» **PROBLEM TO WORK ON**: From the first line to the last, restate the material word for word, omitting pictures.

» **MATERIAL PROVIDED**:
+++

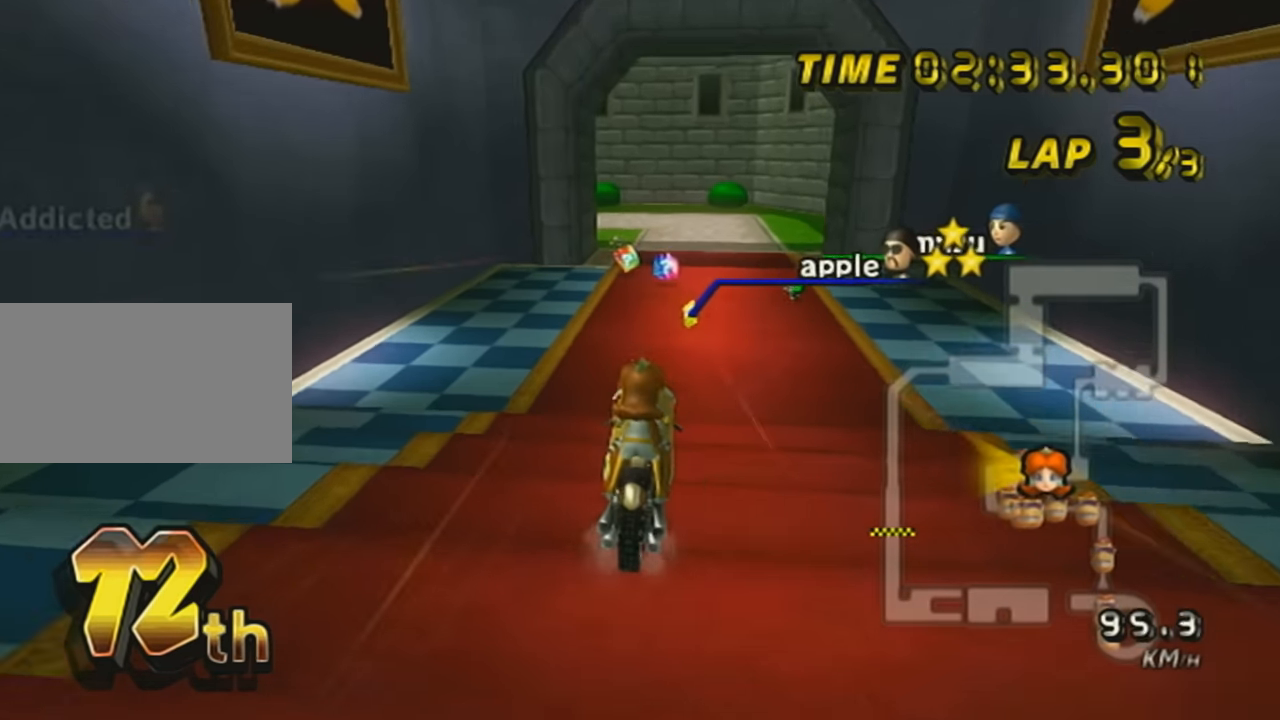
{"buttons": ["A"], "left_stick": "center", "events": [[167, "left_stick", "center"]]}
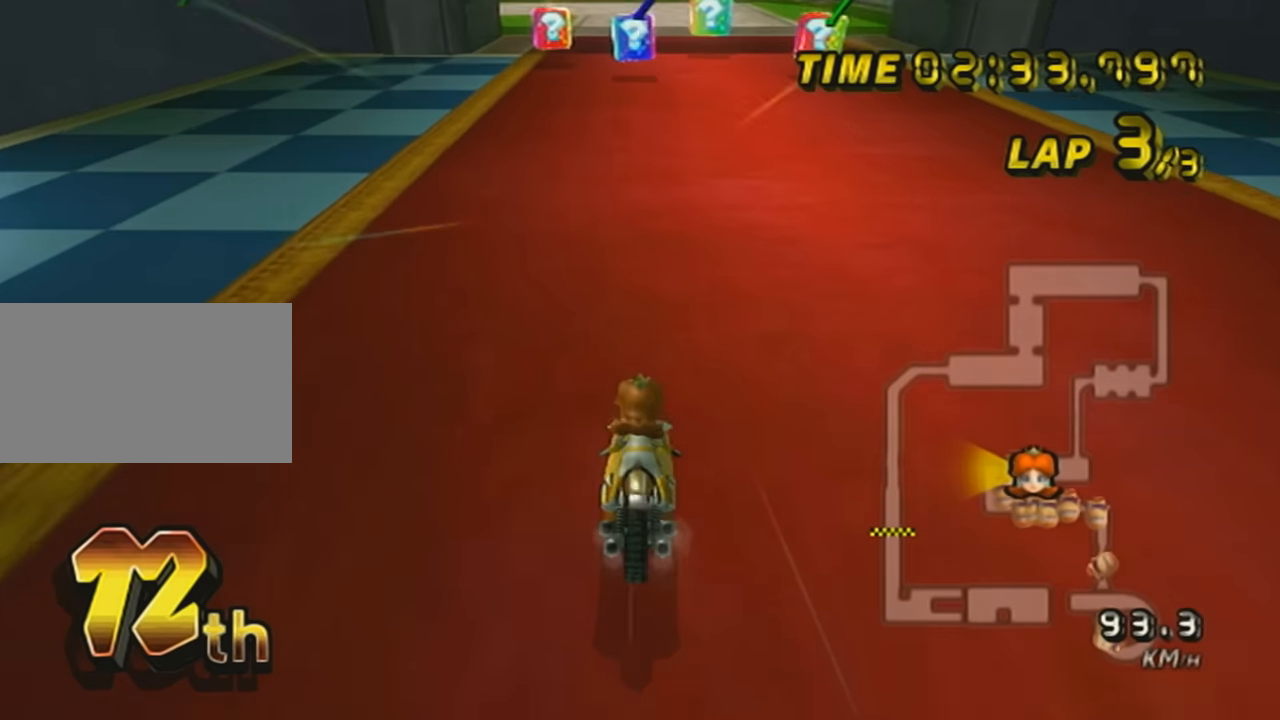
{"buttons": ["A"], "left_stick": "center", "events": [[150, "left_stick", "right"], [300, "left_stick", "center"]]}
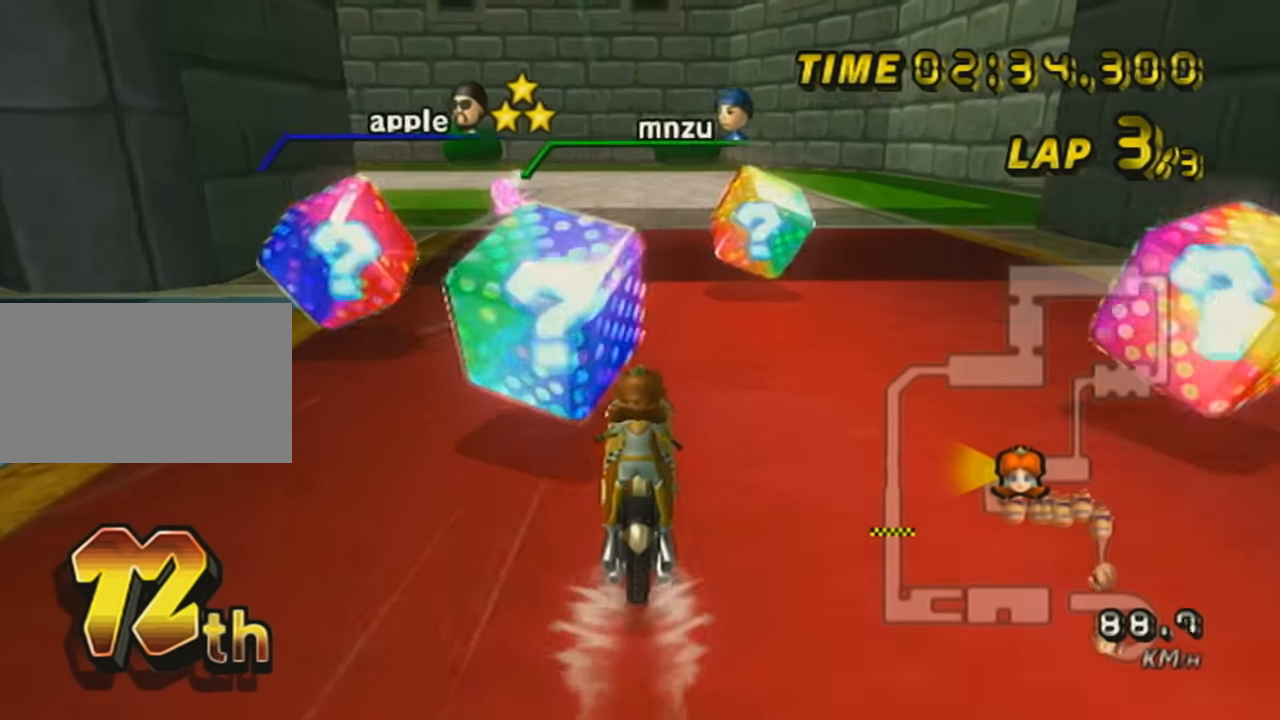
{"buttons": ["A", "R1"], "left_stick": "up-left", "events": [[17, "R1", "down"], [317, "left_stick", "up-left"]]}
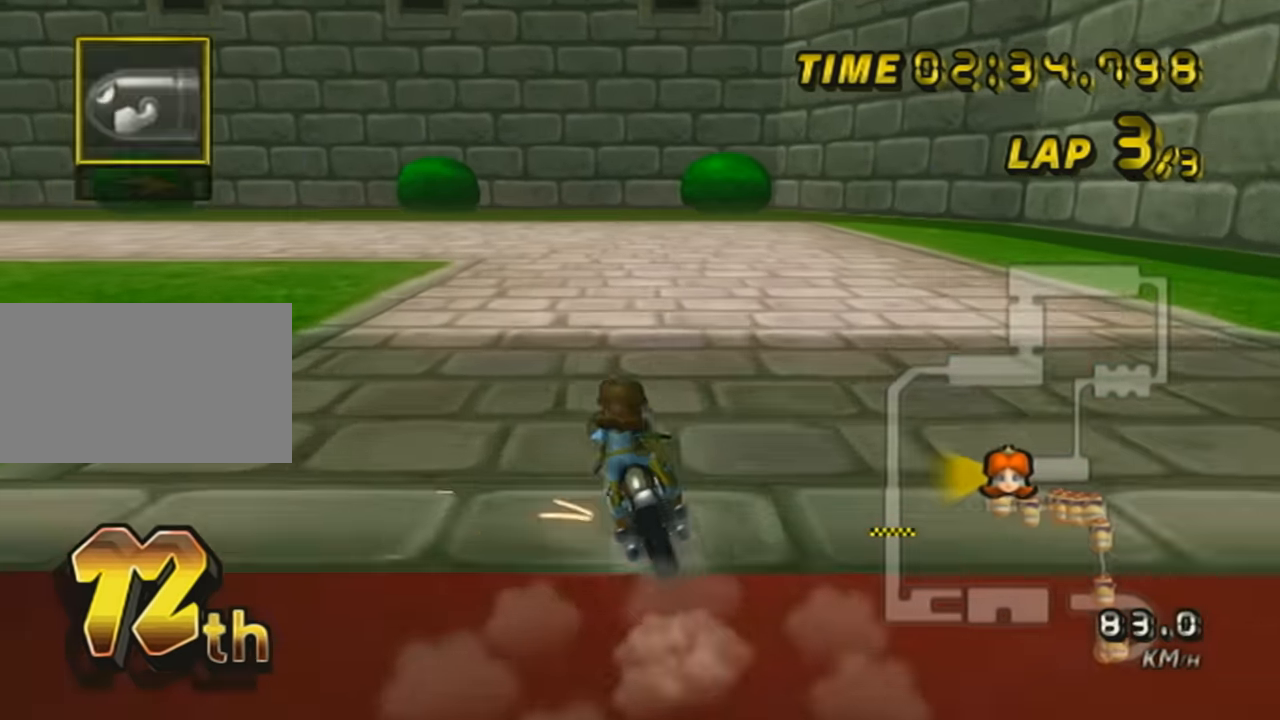
{"buttons": ["A", "R1"], "left_stick": "left", "events": [[16, "left_stick", "left"]]}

+++

» **RESPONSE**:
{"buttons": ["A"], "left_stick": "center", "events": [[167, "left_stick", "center"]]}
{"buttons": ["A"], "left_stick": "center", "events": [[150, "left_stick", "right"], [300, "left_stick", "center"]]}
{"buttons": ["A", "R1"], "left_stick": "up-left", "events": [[17, "R1", "down"], [317, "left_stick", "up-left"]]}
{"buttons": ["A", "R1"], "left_stick": "left", "events": [[16, "left_stick", "left"]]}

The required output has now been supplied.